**Excerpt provided**
- Opening Delimiter -
Subjective versus objective dental side effects from oral sleep apnea appliances

Marie Marklund 1,
PMCID: PMC7127988  PMID: 31044371

Abstract

Purpose

Occlusal changes are common during long-term treatment with oral appliances (OAs) for sleep apnea. The aim of the present study was to compare subjectively reported bite changes with objective findings.

Methods

Consecutive adherent treated patients were asked to participate in this study. The patients responded to two questionnaires using numeric visual analogue scales (VAS), ranging from 0 (not at all) to 10 (very much). The first questionnaire included open questions and the second questionnaire comprised specific questions about side effects. Measurements of overjet, overbite, and space for the teeth were made on plaster casts taken before treatment start and at follow-up.

Results

Thirty-eight (12 women) patients with a median age of 64 years (interquartile range (IQR) 57 to 69 years) and a median treatment time of 9.5 years (IQR 5.8 to 14.3 years) were included. Overjet, overbite, the molar relationship, and the irregularity of the lower front teeth had changed significantly during treatment. There were no associations between any of the patients’ responses and the objectively measured bite changes. Younger patients, those with a small baseline overjet or overbite and those who developed an anterior crossbite were more likely to report bite changes.

Conclusions

Patients who choose to continue long-term treatment with oral appliances for sleep apnea are unaware of various types of bite changes. Such changes will, however, progressively increase in magnitude and be more difficult to take care of, if needed. It is therefore important continuously to follow up patients in regard to bite changes.

Keywords: Oral appliance, Mandibular advancement device, Mandibular repositioning appliance, Mandibular advancement splint, Side-effects

Introduction

Occlusal changes are common during long-term treatment with oral appliances (OAs) for sleep apnea [1, 2], but patients more seldom complain of any dental side effects [312].

The nightly anterior repositioning of the lower jaw with an oral appliance will produce distally directed forces on the upper teeth and anteriorly directed ones on the lower teeth [13]. The molars in the posterior parts of the dentition will reposition into a more class III relationship, and the changed inclinations of the front teeth will decrease the overjet and the overbite (Fig. 1) [1, 2]. The teeth may have more space [1417] or become more crowded [18].

Fig. 1.

Fig. 1

Illustration of overjet, overbite, and molar relationship measurements and expected bite change

Patients less frequently report occlusal changes than objective findings reveal according to studies that have included both objective and subjective assessments [312]. Between 2% and 45% of patients report occlusal changes after 1 to 6 years, despite the fact that all the studies have found significant reductions in overjet and overbite [312]. Up to 86% of the patients have been seen to develop objectively measured occlusal changes after 5 years’ treatment, according to another study [14]. It is, however, unknown whether patients’ reports of bite changes are the same as the objectively measured findings.

The aim of the present study was to compare subjectively reported bite changes with objective findings in patients who choose to continue long-term oral appliance therapy.

Methods

Study design

Consecutively followed up patients from a retrospective sample answered questionnaires in order to evaluate whether patients were able to detect bite changes of various types. Patients’ reports of bite changes were compared with objective measurements on study casts. The study protocol was approved by the ethics review board at Umea University, EPN-2015/291-31, and all the patients gave their written informed consent. The sample size was estimated at least 14 patients in each group of patients who had experienced subjective bite changes and those who had not, in order to detect a difference in overjet reduction of ≥ 1 mm with a power of 0.8 and a p value of less than 0.05.
- Closing Delimiter -
**Material provided**
- Opening Delimiter -
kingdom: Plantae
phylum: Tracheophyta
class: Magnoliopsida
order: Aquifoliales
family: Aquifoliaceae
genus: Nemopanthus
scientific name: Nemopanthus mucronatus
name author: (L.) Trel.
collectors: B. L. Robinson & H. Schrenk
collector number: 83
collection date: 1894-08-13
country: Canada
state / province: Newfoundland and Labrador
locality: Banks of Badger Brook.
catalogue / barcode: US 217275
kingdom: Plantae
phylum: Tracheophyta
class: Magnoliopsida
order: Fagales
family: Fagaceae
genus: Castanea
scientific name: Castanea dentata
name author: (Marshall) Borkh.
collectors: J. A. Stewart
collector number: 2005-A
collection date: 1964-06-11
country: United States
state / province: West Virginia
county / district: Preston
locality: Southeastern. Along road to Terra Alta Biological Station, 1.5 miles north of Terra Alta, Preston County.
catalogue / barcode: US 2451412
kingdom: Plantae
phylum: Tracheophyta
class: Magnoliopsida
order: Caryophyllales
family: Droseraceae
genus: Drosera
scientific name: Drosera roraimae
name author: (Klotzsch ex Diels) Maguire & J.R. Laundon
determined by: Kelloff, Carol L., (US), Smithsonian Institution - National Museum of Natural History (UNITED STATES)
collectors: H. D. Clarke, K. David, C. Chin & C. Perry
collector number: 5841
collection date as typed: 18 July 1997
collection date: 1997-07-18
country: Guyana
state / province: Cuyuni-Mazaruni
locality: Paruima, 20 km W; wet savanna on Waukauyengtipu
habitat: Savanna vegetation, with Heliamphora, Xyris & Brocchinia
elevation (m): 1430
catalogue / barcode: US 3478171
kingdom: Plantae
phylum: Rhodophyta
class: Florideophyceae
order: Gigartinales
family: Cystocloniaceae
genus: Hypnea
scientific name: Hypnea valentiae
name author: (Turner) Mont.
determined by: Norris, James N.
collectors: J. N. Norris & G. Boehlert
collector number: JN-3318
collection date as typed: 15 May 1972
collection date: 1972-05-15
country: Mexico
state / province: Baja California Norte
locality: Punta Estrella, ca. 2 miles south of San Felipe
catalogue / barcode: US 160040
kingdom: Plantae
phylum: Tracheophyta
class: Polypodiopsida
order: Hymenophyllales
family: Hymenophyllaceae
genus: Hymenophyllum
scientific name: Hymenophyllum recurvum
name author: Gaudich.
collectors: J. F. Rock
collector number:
- Closing Delimiter -
**Exercise requirements**
• A. In the sleep apnea appliance study, what was the median treatment time of the included patients?
• B. For each statement, say whether the sleep apnea appliance study agrees with it, and quote the words that decide. (i) Thirty-eight patients were included, 12 of them women. (ii) The patients' responses were associated with the objectively measured bite changes. (iii) The study protocol was approved by the ethics review board at Umea University.
• C. Proceed with the sleep apnea appliance study from the point where it stops.
The records come from a separate source.

**Responses in order**
• A. 9.5 years (IQR 5.8 to 14.3 years).

• B.
(i) Yes: "Thirty-eight (12 women) patients"
(ii) No: "There were no associations between any of the patients’ responses and the objectively measured bite changes."
(iii) Yes: "The study protocol was approved by the ethics review board at Umea University"

• C.
Study sample

Consecutive patients who came for a follow-up and appliance replacement after at least 3 years’ treatment were asked to participate in this study. Exclusion criteria: 50% of the nights or less use of the appliance; dementia or physical illness that prevented participation in the study; insufficient quality of initial study casts; unwillingness to participate. The patients were assessed for eligibility between September and December 2015 and between March and May 2017. The patients had to be included during two time spans of consecutively followed up patients because of time constraints at the clinic.

Of 58 patients who were followed up, 20 patients were excluded. Among the excluded patients, ten reported insufficient adherence to the appliance, two patients were unable to take part because of lack of time, and one patient had no baseline plaster casts. Another seven patients were excluded, because they wanted to discontinue OA therapy and be referred for CPAP therapy; six patients because of insufficient treatment effect from OA and one patient because of increased oral mucosal tenderness when wearing the oral appliance. Thirty-eight patients were included in the study (Table 1). Among the included patients, one had received frontal restorations during the study period and another patient had molar extractions. In these two patients, it was therefore impossible to measure overjet and overbite changes or alterations in molar relationships.

Table 1.

Baseline characteristics of the study sample (n = 38)

Median (IQR)
Age (years) 64.0 (56.7–68.8)
Women (n (%)) 12 (32)
Apnea-hypopnea index at start (n = 36) 10.0 (4.5–22.8)
Treatment time (years) 9.5 (5.8–14.3)
Estimated use of appliance (% of nights) 90 (81 to 92)

Questionnaires

The patients responded to two questionnaires about adherence and side effects. The first questionnaire included open questions about side effects in order for the patients spontaneously to describe their experiences of the treatment. This questionnaire also included questions about adherence. The second specific questionnaire was distributed after the first questionnaire had been answered and given back to the dental personnel. This second questionnaire included specific questions. The patients were asked whether they had experienced bite changes of various types (Table 2). They were also asked about some other types of frequently reported side effects (Table 2).

Table 2.

Specific questionnaire

Specific questions about bite changes, where the patients (n = 38) reported whether they had experienced: N (%)
1. Changed bite in the morning that disappears during the day 14 (37)
2. Changed bite during the whole day 7 (18)
Bite change (1 and 2) 17 (45)
3. More irregular front teeth 6 (16)
4. More spaces between front teeth 5 (13)
5. Difficulty biting off 10 (26)
6. Difficulty chewing chewy or hard food 4 (11)
7. Used methods to minimize dental side-effects (Jig) 1 (0)
8. Has your general dentist informed you about any bite changes? 6 (16)
Questions about problems with side-effects of other types
1. Difficulty with nose-breathing with the appliance in place 8 (21)
2. Food impaction 23 (61)
3. Teeth tenderness 21 (55)
4. Jaw tenderness 14 (37)
5. Increased salivation 14 (37)
6. Increased dryness 14 (37)

Both questionnaires used numeric visual analogue scales (VAS), ranging from 0 (not at all) to 10 (very much). A score of two or more on the scale was regarded as a subjective report of the various side effects.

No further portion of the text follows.